-------- Extrait fourni
Comment avez-vous financé votre projet?

Keller: Outre la part investie par les fondateurs, ce sont les CHF 30'000 obtenus dans le cadre des deux premières étapes de venture kick qui nous ont permis de démarrer.

L'étude des habitudes de consommation est un créneau qui est déjà très occupé. Quels sont les atouts de Pomelo?

Keller: Notre principal atout, c'est notre outil. D'ailleurs, notre équipe comporte ses propres développeurs, afin que nous restions à la pointe de la technologie. Au fond, Pomelo, c'est une bande de geeks talentueux (rires). Un autre avantage majeur, c'est l'aspect clés en main de nos analyses. Lorsque nous nous sommes lancés dans l'aventure, nous pensions vendre uniquement notre système d'eye tracking. Puis nous avons réalisé que les clients n'auraient pas la capacité d'en interpréter les résultats, donc feraient appel à une entreprise de marketing qui prendrait une confortable marge. Nous avons alors décidé de proposer l'intégralité du processus, qui peut être adapté à chaque client. Actuellement, nous faisons appel à des consultants externes mais il n'est pas exclu à l'avenir d'étoffer notre personnel fixe.
----------------
Présentation de l'exercice: Recopiez le passage de l'extrait sur Pomelo qui commence par « Keller: Outre la » et se poursuit jusqu'à « permis de démarrer. ». Le matériel qui suit n'a aucun rapport avec l'extrait.
-------- Données fournies
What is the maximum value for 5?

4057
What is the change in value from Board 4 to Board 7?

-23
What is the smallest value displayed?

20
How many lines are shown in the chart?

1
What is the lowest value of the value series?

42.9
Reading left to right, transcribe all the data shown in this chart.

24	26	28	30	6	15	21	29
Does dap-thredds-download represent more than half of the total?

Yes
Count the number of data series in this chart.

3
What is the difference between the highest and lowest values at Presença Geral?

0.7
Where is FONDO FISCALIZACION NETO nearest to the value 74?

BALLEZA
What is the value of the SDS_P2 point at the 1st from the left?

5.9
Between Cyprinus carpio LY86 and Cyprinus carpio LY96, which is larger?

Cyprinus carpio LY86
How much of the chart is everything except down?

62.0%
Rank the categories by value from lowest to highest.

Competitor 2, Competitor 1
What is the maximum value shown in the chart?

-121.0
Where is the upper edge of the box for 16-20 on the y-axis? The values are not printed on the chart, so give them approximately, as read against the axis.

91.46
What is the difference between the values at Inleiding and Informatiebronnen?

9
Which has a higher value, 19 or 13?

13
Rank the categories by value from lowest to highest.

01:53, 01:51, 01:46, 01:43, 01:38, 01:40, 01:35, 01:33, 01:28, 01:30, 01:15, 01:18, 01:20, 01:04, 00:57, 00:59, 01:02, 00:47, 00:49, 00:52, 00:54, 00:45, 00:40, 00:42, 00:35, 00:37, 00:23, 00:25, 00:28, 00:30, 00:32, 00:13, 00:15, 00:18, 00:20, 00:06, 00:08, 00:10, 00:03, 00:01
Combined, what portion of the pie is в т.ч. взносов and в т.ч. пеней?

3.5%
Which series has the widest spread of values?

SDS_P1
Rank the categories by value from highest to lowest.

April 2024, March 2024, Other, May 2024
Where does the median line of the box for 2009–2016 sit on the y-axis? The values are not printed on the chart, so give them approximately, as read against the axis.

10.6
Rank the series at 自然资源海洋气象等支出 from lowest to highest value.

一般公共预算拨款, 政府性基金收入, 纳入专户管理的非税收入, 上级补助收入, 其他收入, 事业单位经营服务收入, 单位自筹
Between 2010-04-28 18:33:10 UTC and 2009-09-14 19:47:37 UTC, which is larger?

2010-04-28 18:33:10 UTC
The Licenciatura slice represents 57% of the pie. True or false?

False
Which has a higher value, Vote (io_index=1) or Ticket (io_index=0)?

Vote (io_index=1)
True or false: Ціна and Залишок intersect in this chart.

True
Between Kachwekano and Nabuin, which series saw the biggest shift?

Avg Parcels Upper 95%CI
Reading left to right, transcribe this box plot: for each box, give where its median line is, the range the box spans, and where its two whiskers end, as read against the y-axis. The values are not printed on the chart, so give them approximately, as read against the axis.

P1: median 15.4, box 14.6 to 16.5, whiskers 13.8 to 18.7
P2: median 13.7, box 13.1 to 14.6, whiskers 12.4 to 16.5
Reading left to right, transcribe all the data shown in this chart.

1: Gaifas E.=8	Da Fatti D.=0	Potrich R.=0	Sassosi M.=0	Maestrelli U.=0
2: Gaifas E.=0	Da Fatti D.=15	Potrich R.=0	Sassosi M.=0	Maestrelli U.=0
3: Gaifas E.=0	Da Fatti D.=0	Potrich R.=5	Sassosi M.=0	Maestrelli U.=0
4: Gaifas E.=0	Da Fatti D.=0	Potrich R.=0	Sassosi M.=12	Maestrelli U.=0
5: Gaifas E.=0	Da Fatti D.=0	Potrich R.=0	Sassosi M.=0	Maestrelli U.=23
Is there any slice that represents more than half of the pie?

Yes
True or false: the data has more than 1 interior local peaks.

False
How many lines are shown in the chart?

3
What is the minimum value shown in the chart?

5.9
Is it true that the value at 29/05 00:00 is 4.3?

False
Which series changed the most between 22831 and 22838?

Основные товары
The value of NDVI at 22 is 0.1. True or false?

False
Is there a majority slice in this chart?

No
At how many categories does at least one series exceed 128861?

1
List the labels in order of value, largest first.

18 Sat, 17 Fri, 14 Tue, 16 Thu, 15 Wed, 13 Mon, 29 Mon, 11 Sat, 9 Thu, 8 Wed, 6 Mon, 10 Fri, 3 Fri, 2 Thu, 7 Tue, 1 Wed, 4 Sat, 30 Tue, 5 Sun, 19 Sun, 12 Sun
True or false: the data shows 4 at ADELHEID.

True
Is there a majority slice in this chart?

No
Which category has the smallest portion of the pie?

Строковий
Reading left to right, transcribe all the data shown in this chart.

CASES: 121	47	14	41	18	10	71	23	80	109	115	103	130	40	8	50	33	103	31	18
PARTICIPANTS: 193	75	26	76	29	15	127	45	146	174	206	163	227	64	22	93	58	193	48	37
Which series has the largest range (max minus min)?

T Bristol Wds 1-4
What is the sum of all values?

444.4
----------------
Résultat obtenu:
Keller: Outre la part investie par les fondateurs, ce sont les CHF 30'000 obtenus dans le cadre des deux premières étapes de venture kick qui nous ont permis de démarrer.